Listen to Alison Powell read her poem “The Fields” from her new collection, “On the Desire to Levitate.”
A boy is raised up in the fields.
He knows his hard feet in the husks.
He knows his mother, her bottles and naps.
Knows his brother’s war dreams, is afraid
to sleep next to him. His father has a way
with the jitterbug and a whipping switch.
There are kindnesses: the giblet-
thick dressing of his grandmother,
the pictures of Venice in his schoolbook—
the gilded water. How the fathers
look in their Sunday best and the prayers,
like milk, around him.
One spring day the great god of his dreams
descends and, exploding, fills
the new tar streets with rainwater.
He inches out from under the table
where he has been reading for weeks;
he pushes out into the storm.
All around him are the old lives of leaves.
Oak tree sticks make lean-tos
without being asked, school is nowhere in sight.
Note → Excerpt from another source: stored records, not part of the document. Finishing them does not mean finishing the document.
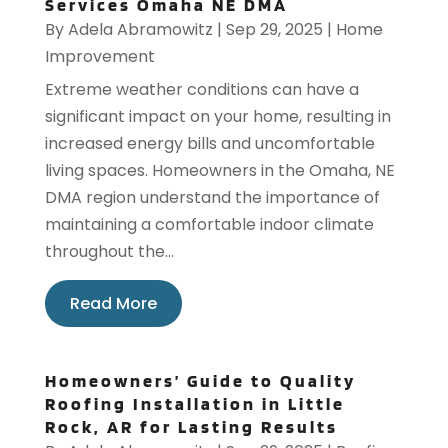
Services Omaha NE DMA
By
Adela Abramowitz
|
Sep 29, 2025
|
Home
Improvement
Extreme weather conditions can have a
significant impact on your home, resulting in
increased energy bills and uncomfortable
living spaces. Homeowners in the Omaha, NE
DMA region understand the importance of
maintaining a comfortable indoor climate
throughout the...
Read More
Homeowners’ Guide to Quality
Roofing Installation in Little
Rock, AR for Lasting Results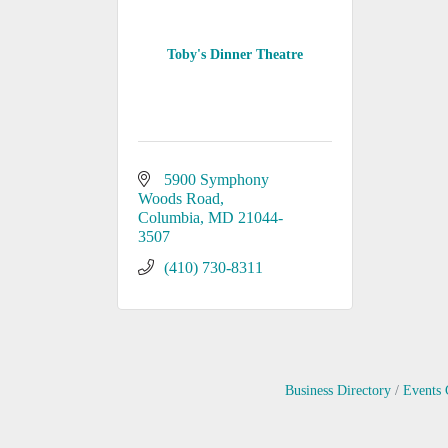
Toby's Dinner Theatre
5900 Symphony 
Woods Road
Columbia
MD
21044-
3507
(410) 730-8311
Business Directory
Events 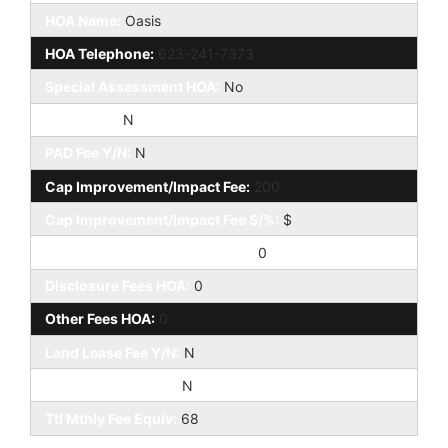
HOA Name:
Oasis
HOA Telephone:
623-241-7373
Special Assessment HOA:
No
HOA 2 Y/N:
N
PAD Fee Y/N:
N
Cap Improvement/Impact Fee:
200
Cap Improvement/Impact Fee $/%:
$
Prepaid Association Fees HOA:
0
Disclosure Fees HOA:
0
Other Fees HOA:
0
Land Lease Fee Y/N:
N
Rec Center Fee Y/N:
N
Ttl Mthly Fee Equiv:
68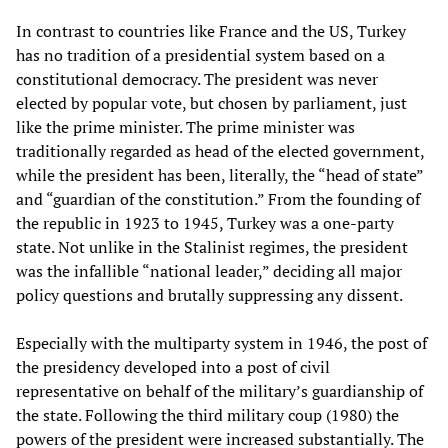
In contrast to countries like France and the US, Turkey
has no tradition of a presidential system based on a
constitutional democracy. The president was never
elected by popular vote, but chosen by parliament, just
like the prime minister. The prime minister was
traditionally regarded as head of the elected government,
while the president has been, literally, the “head of state”
and “guardian of the constitution.” From the founding of
the republic in 1923 to 1945, Turkey was a one-party
state. Not unlike in the Stalinist regimes, the president
was the infallible “national leader,” deciding all major
policy questions and brutally suppressing any dissent.
Especially with the multiparty system in 1946, the post of
the presidency developed into a post of civil
representative on behalf of the military’s guardianship of
the state. Following the third military coup (1980) the
powers of the president were increased substantially. The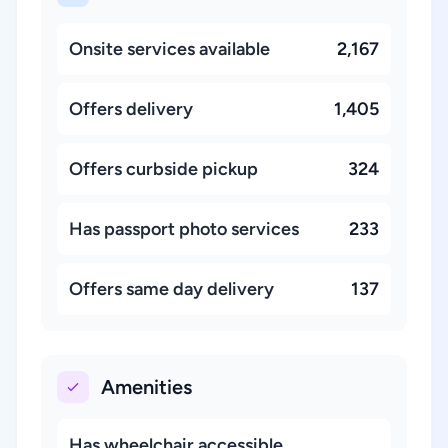
Onsite services available
2,167
Offers delivery
1,405
Offers curbside pickup
324
Has passport photo services
233
Offers same day delivery
137
Amenities
Has wheelchair accessible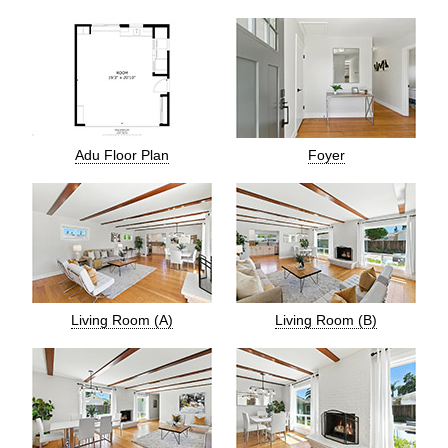
Adu Floor Plan
Foyer
Living Room (A)
Living Room (B)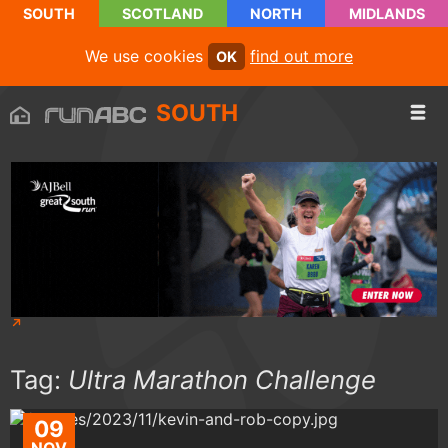
SOUTH
SCOTLAND
NORTH
MIDLANDS
We use cookies
find out more
OK
SOUTH
Tag:
Ultra Marathon Challenge
09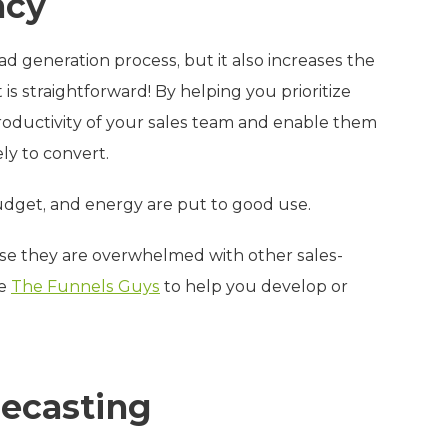
ncy
ad generation process, but it also increases the
is straightforward! By helping you prioritize
productivity of your sales team and enable them
ely to convert.
budget, and energy are put to good use.
ause they are overwhelmed with other sales-
ke
The Funnels Guys
to help you develop or
recasting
Though there’s water-weight to his knees,
he pokes one toe into the gutter. Here
he knows there is desperation, devotion, hard
loss. He opens his arms to the yelping sky
and cries back Oh! Great harbor, I am
your tin ship! before his mother, weak
in her yellow slip, yanks him inside.
“On the Desire to Levitate,” published in March 2014, is Alison Powell‘s debut collection of poetry. Powell’s poetry has also appeared in Boston Review, Guernica, AGNI and Crazyhorse and in Best New Poets 2006 and The Hecht Prize Anthology, 2005-2009. Powell completed her doctorate in English at the Graduate Center of the City University of New York in 2014 and received her MFA in Poetry from Indiana University in 2005. She is an assistant professor of poetry at Oakland University in Michigan.